Wien/St. Pölten. Verbesserte Rahmenbedingungen für einen Ausbau der Donauschifffahrt fordert Wolfram Mosser, Obmann der Berufsgruppe Schifffahrt in der Wirtschaftskammer NÖ und in der WKÖ. Mosser ortet großes Potenzial für die Transportwirtschaft und ihre Partner aus Industrie und Handel sowie für den Tourismus.

Wie die zuständige Bundesorganisation „via donau“ mitteilt, sind 2012 insgesamt 10,7 Millionen Tonnen auf der Donau transportiert worden. In der Personenschifffahrt gab es im gleichen Jahr Einbrüche um 6,9 Prozent.

Angesichts der prognostizierten Zunahme des Güterverkehrs um 80 Prozent bis 2050 in der gesamten EU seien 85 Prozent freie Kapazität des Verkehrsweges Donau ein Potenzial, das nicht ungenützt bleiben dürfe, meint Mosser.

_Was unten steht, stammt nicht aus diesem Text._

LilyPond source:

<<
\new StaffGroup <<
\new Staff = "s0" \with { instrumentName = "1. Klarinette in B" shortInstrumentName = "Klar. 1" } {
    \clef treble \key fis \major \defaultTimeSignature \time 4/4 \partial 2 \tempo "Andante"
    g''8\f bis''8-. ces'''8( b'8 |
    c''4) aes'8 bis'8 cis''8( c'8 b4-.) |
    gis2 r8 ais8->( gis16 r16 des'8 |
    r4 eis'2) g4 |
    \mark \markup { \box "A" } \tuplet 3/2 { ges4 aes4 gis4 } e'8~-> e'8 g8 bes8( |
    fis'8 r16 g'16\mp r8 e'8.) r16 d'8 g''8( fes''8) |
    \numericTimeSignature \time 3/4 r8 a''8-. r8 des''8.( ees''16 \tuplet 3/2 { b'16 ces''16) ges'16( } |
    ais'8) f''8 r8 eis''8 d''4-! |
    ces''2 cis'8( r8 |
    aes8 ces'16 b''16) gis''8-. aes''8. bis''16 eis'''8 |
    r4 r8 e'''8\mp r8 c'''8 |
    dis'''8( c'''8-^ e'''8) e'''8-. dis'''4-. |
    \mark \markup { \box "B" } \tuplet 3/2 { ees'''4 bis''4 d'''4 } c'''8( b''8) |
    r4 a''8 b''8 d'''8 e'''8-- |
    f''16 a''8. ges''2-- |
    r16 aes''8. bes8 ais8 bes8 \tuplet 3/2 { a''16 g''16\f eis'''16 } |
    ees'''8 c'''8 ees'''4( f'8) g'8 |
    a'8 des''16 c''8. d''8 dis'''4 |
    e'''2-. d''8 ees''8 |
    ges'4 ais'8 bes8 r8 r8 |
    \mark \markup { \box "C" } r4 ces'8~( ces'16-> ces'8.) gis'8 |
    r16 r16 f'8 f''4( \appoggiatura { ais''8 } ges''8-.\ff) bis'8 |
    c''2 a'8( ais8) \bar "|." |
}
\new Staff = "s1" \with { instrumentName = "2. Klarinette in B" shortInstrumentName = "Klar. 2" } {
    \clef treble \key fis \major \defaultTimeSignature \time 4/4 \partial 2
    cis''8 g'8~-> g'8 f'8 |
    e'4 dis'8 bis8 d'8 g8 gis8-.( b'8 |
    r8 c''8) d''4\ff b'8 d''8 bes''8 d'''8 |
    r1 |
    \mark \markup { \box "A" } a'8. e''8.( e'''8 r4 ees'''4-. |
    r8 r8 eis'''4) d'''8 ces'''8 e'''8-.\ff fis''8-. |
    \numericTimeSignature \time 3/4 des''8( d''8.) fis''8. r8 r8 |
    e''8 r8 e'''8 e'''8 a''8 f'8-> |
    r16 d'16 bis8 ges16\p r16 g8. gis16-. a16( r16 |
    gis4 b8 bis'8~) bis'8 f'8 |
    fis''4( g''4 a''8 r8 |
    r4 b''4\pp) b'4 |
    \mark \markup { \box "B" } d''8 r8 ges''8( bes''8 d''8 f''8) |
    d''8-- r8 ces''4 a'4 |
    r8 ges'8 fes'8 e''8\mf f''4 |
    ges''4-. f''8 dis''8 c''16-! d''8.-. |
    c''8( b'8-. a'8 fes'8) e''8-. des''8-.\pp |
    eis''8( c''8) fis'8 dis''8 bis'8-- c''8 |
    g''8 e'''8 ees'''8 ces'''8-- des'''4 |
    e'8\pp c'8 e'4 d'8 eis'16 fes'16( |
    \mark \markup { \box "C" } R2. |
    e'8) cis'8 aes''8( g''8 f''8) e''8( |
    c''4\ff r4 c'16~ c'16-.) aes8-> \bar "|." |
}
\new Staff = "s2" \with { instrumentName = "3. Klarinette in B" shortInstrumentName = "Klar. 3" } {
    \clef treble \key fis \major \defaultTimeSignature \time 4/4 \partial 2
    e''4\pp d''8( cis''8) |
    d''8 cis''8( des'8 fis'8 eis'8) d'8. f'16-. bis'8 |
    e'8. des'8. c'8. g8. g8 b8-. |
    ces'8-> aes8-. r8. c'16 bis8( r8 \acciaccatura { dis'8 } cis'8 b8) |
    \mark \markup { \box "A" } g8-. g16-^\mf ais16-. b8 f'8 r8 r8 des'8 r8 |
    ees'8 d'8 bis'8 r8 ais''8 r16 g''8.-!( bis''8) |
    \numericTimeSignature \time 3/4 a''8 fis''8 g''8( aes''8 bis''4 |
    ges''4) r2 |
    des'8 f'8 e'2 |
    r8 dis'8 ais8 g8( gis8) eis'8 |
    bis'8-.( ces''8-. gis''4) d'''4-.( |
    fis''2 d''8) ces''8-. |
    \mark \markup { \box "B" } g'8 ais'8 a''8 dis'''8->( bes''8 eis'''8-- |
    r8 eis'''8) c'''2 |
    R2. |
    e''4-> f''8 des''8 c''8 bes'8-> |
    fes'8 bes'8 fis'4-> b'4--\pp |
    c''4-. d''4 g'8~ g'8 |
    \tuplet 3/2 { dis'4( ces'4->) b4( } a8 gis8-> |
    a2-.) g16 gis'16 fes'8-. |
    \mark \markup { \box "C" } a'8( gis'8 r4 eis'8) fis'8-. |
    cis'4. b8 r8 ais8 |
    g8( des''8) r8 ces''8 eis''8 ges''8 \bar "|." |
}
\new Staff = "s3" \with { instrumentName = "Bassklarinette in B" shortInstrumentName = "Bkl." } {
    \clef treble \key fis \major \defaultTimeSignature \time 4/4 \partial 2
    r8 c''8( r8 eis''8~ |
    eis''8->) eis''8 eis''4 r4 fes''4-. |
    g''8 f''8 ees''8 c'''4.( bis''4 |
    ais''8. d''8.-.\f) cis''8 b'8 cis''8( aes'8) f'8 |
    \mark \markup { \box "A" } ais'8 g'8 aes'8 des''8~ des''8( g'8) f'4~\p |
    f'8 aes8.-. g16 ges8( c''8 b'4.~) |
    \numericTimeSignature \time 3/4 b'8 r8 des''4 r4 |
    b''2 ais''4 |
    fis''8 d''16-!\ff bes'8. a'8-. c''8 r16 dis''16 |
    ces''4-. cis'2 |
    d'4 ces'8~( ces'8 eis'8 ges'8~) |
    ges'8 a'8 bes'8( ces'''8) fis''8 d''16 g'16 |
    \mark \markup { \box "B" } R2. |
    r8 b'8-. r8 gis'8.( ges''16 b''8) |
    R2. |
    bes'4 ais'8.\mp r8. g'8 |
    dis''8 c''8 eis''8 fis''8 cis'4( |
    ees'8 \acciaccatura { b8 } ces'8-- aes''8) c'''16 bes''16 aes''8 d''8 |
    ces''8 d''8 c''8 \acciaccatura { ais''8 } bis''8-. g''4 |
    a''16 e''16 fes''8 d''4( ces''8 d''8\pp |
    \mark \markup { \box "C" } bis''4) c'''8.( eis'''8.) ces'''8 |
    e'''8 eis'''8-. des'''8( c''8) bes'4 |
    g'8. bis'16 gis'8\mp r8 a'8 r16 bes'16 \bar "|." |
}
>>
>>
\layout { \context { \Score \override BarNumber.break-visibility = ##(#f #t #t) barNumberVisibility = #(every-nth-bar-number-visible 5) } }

Die niederösterreichischen Schifffahrtsunternehmen streben jedenfalls einen Ganzjahresbetrieb an. Ein solcher würde Arbeitsplätze sichern und neue schaffen und sowohl dem Tourismus, als auch der übrigen Wirtschaft Impulse geben, so Mosser.

Derzeit gibt es in Niederösterreich vierzehn Betriebe der Strom-, Fluss- und Kanalschifffahrt, acht Überfuhrunternehmen wie Seilfähren, Motorbootfähren und Zillen, vier Binnenschifffahrten, sechs Hafenunternehmungen, acht Schiffsführerschulen sowie sieben sonstige Schifffahrtsunternehmen, vorwiegend Wasserskilaufunternehmen. In der Personenschifffahrt gibt es Konzessionen für die Linienschifffahrt und den Gelegenheitsverkehr. In der Güterschifffahrt ist Niederösterreich kaum präsent, meldet der NÖ- Wirtschaftspressedienst.